Lampu merah mengajarkan dua hal yang sering terlupakan, kesabaran dan penghormatan terhadap aturan. Di tengah arus kendaraan yang sering diwarnai ketergesaan, lampu merah memaksa kita untuk berhenti. Tidak ada cara lain. Kita harus menunggu. Kesabaran ini, yang terlihat sepele, sebenarnya adalah inti dari banyak nilai kehidupan. Dalam dunia yang semakin serba cepat, kesabaran menjadi sesuatu yang langka, tetapi juga sangat berharga.
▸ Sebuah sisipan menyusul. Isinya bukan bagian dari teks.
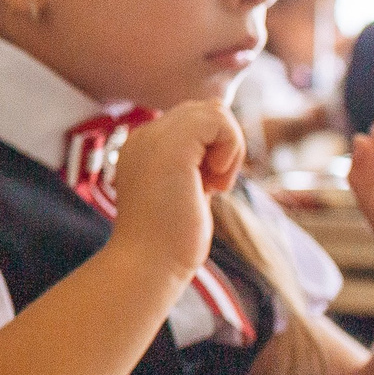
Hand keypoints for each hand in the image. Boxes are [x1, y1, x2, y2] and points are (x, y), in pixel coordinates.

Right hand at [102, 102, 242, 284]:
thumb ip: (196, 166)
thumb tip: (222, 150)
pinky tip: (215, 183)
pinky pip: (218, 119)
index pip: (191, 121)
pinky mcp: (172, 146)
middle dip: (222, 144)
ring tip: (214, 183)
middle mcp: (143, 136)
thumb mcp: (185, 192)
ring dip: (229, 146)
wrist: (147, 264)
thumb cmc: (167, 241)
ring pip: (214, 111)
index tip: (205, 186)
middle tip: (213, 184)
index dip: (211, 148)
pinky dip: (231, 147)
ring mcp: (154, 138)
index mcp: (143, 147)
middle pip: (203, 110)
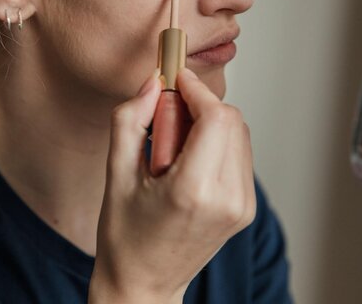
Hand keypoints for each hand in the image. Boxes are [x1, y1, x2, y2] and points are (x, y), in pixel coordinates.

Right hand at [88, 67, 255, 302]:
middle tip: (166, 120)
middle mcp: (227, 199)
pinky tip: (188, 161)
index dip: (197, 90)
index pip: (216, 117)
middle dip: (200, 106)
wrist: (143, 284)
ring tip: (174, 148)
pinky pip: (239, 154)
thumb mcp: (116, 173)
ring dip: (209, 124)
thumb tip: (152, 84)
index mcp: (193, 191)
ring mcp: (242, 206)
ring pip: (239, 134)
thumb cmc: (125, 236)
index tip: (176, 79)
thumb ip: (130, 120)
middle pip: (231, 120)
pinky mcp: (245, 209)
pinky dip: (217, 143)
Di sisi lain, lampu merah menjadi pengingat bahwa hidup memiliki ritmenya sendiri. Tidak semua hal bisa dipaksakan berjalan cepat. Ada waktu untuk berhenti, ada waktu untuk berjalan. Ritme ini tidak hanya berlaku dalam lalu lintas, tetapi juga dalam kehidupan. Seperti yang diungkapkan oleh penulis Jepang Haruki Murakami dalam What I Talk About When I Talk About Running, “Hidup adalah perjalanan panjang, dan penting untuk menemukan ritme yang sesuai dengan diri kita.”
Refleksi sederhana di lampu merah ini juga membawa saya pada pemikiran tentang keberlanjutan. Di tengah deru kendaraan dan polusi yang memenuhi udara, ada ironi dalam cara kita yang terus memacu teknologi tanpa memberi jeda pada alam. Lampu merah, meskipun kecil, adalah salah satu bentuk pengendalian terhadap kekacauan. Ia memberi ruang agar semuanya berjalan lebih tertib. Dalam skala yang lebih besar, jeda seperti ini penting untuk menjaga keseimbangan alam dan kehidupan manusia.
Ketika lampu hijau akhirnya menyala, saya melanjutkan perjalanan dengan perasaan yang berbeda. Lampu merah yang sering dianggap sebagai penghambat justru mengajarkan bahwa hidup bukan hanya tentang mencapai tujuan, tetapi juga tentang bagaimana kita menjalani setiap momennya. Waktu yang dihabiskan menunggu tidak sia-sia jika kita tahu bagaimana menghargainya.
Dalam perjalanan hidup, mungkin ada baiknya kita sesekali berhenti, seperti di lampu merah. Menatap angka yang menurun di penghitung waktu dan merenungkan arti dari setiap detik yang berlalu. Karena pada akhirnya, hidup tidak hanya tentang apa yang kita kejar, tetapi juga tentang apa yang kita alami di sepanjang jalan.